Huh… I didn’t realize just how similar rvest was to XML until I did a bit of digging.
Ultra Signup: Treasure Trove of Ultra Data
If you’re into ultra running, then you probably know about Ultra Signup and the kinds of data you can find there: current and historical races results, list of entrants for each upcoming reace, results by runner, etc. I’ve done quite a bit of web scraping on their pages and you can see some of the fun things I’ve done with the data over on my running blog.
rvest versus XML
This post will discuss the mechanics of using rvest vs. XML on scraping the entrants list for the upcoming Rock/Creek StumpJump 50k.
library(magrittr) library(RCurl) library(XML) library(rvest) # Entrants Page for the Rock/Creek StumpJump 50k Race URL <- "http://ultrasignup.com/entrants_event.aspx?did=31114"
Dowloading and Parsing the URL
rvest definitely is compact using only one function. I like it.
rvest_doc <- html(URL)
XML gets its work done with the help of RCurl’s getURL function.
XML_doc <- htmlParse(getURL(URL),asText=TRUE)
And come to find out they return the exact same classed object. I didn’t know that!
##  "HTMLInternalDocument" "HTMLInternalDocument" "XMLInternalDocument" ##  "XMLAbstractDocument"
all.equal( class(rvest_doc), class(XML_doc) )
##  TRUE
Searching for the HTML Table
rvest seems to poo poo using xpath for selecting nodes in a DOM. Rather, they recommend using CSS selectors instead. Still, the code is nice and compact.
rvest_table_node <- html_node(rvest_doc,"table.ultra_grid")
XML here uses xpath, which I don’t think is that hard to understand once you get used to it.

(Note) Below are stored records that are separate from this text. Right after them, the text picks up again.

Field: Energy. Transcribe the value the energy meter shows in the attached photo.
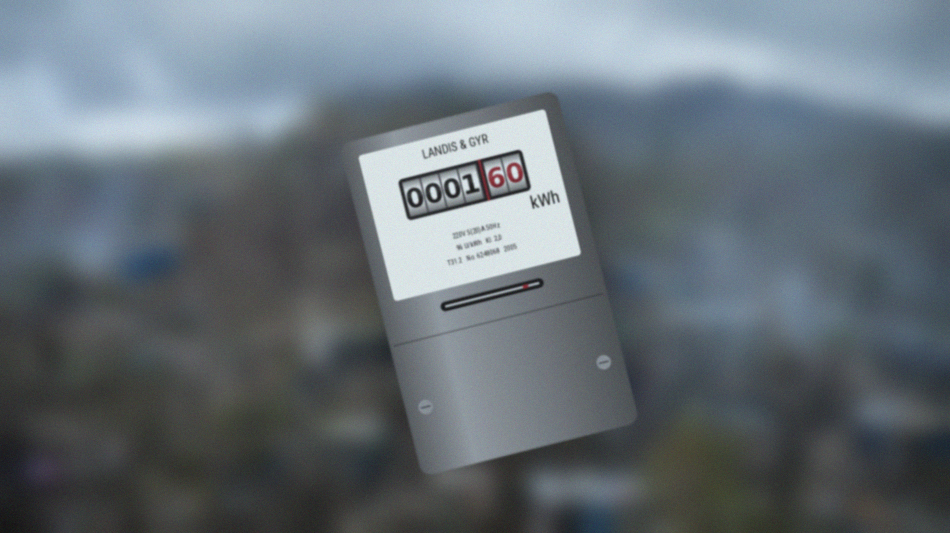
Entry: 1.60 kWh
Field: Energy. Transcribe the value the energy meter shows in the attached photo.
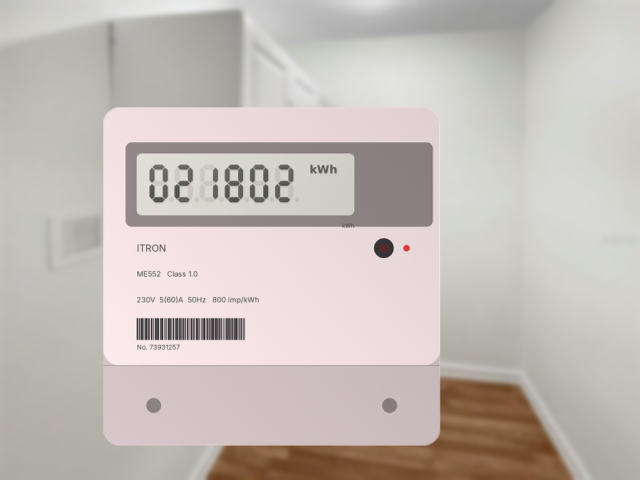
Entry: 21802 kWh
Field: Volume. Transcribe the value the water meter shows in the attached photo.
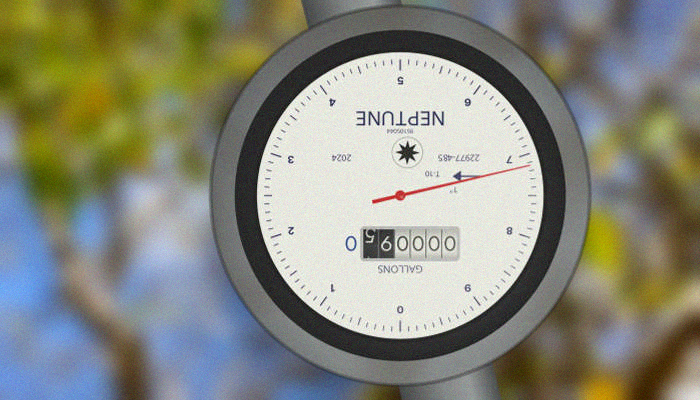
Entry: 947.1 gal
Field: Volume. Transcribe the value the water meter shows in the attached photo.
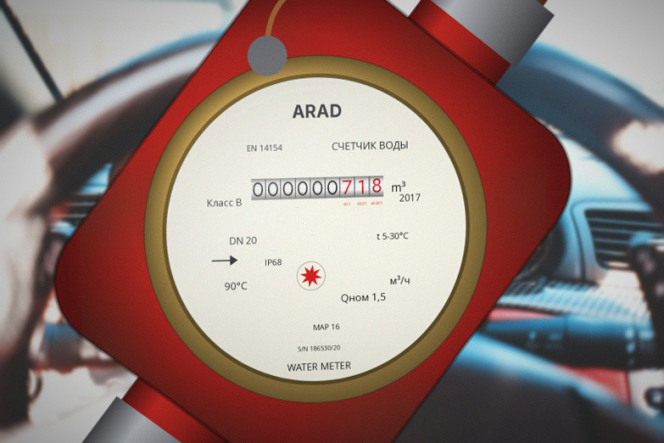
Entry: 0.718 m³
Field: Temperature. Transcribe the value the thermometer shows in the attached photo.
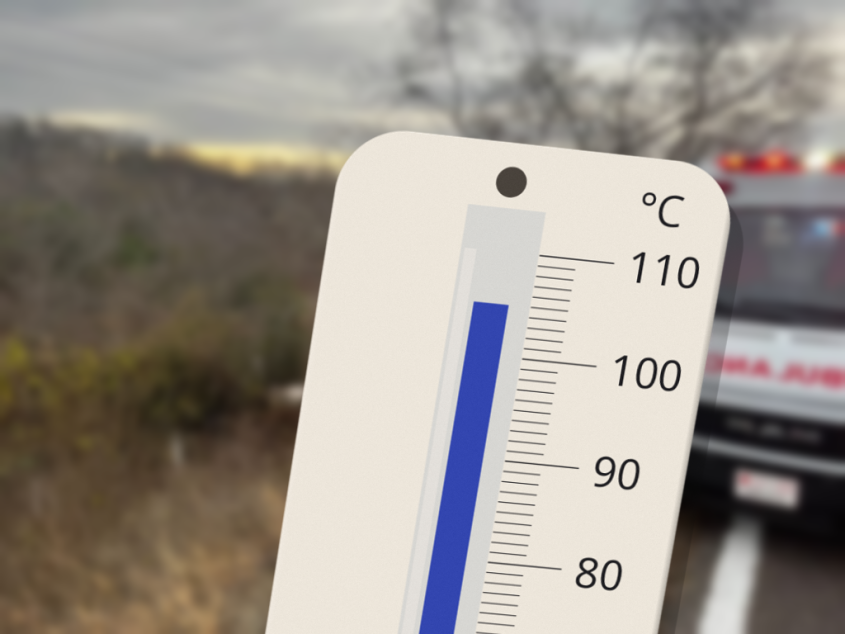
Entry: 105 °C
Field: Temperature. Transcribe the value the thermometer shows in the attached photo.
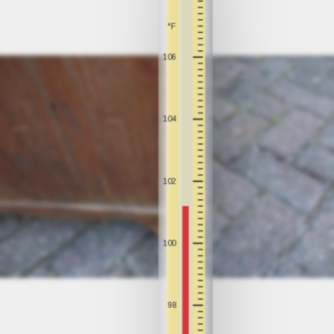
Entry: 101.2 °F
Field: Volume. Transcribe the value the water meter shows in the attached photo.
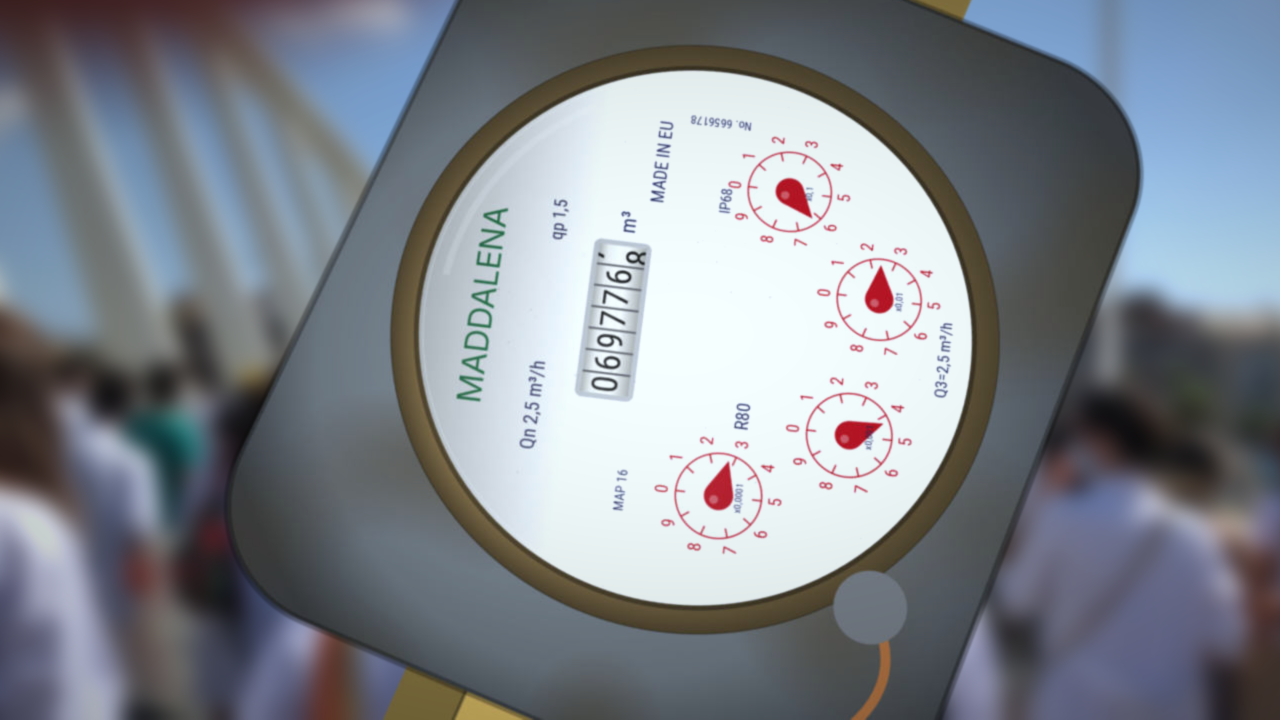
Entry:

The only other hitch here is that we have to choose the first node returned from getNodeSet.
XML_table_node <- getNodeSet(XML_doc,'//table[@class="ultra_grid"]')[]
But each still returns the exact same classed object.
##  "XMLInternalElementNode" "XMLInternalNode" ##  "XMLAbstractNode"
all.equal( class(rvest_table_node), class(XML_table_node) )
##  TRUE
From HTML Table to Data Frame
rvest returns a nice stringy data frame here.
rvest_table <- html_table(rvest_table_node)
While XML must submit to the camelHumpDisaster of an argument name and factor reviled convention of stringsAsFactor=FALSE.
XML_table <- readHTMLTable(XML_table_node, stringsAsFactors=FALSE)
Still, they return almost equal data frames.
##  "Component "Results": Modes: numeric, character" ##  "Component "Results": target is numeric, current is character"
all.equal( rvest_table$Results, as.integer(XML_table$Results) )
##  TRUE
Magrittr For More Elegance
Adding in the way cool magrittr pipe system makes rvest really shine in compactness.
rvest_table <- html(URL) %>% html_node("table.ultra_grid") %>% html_table()
While XML is not as elegant, having to use named arguments in getNodeSet and exposing the internal function .subset2.
XML_table <- htmlParse(getURL(URL),asText=TRUE) %>% getNodeSet(path='//table[@class="ultra_grid"]') %>% .subset2(n=1) %>% readHTMLTable(stringsAsFactors=FALSE)
Summing Things Up
rvest is definitely elegant and compact syntactic sugar,
which I’m drawn to these days. But scraping web pages reveals the
dirtiest data among dirty data, and for now I think I’ll stick to the
power of XML over sytactic sugar.
Meh… who am I kidding, I’m just lazy. And old.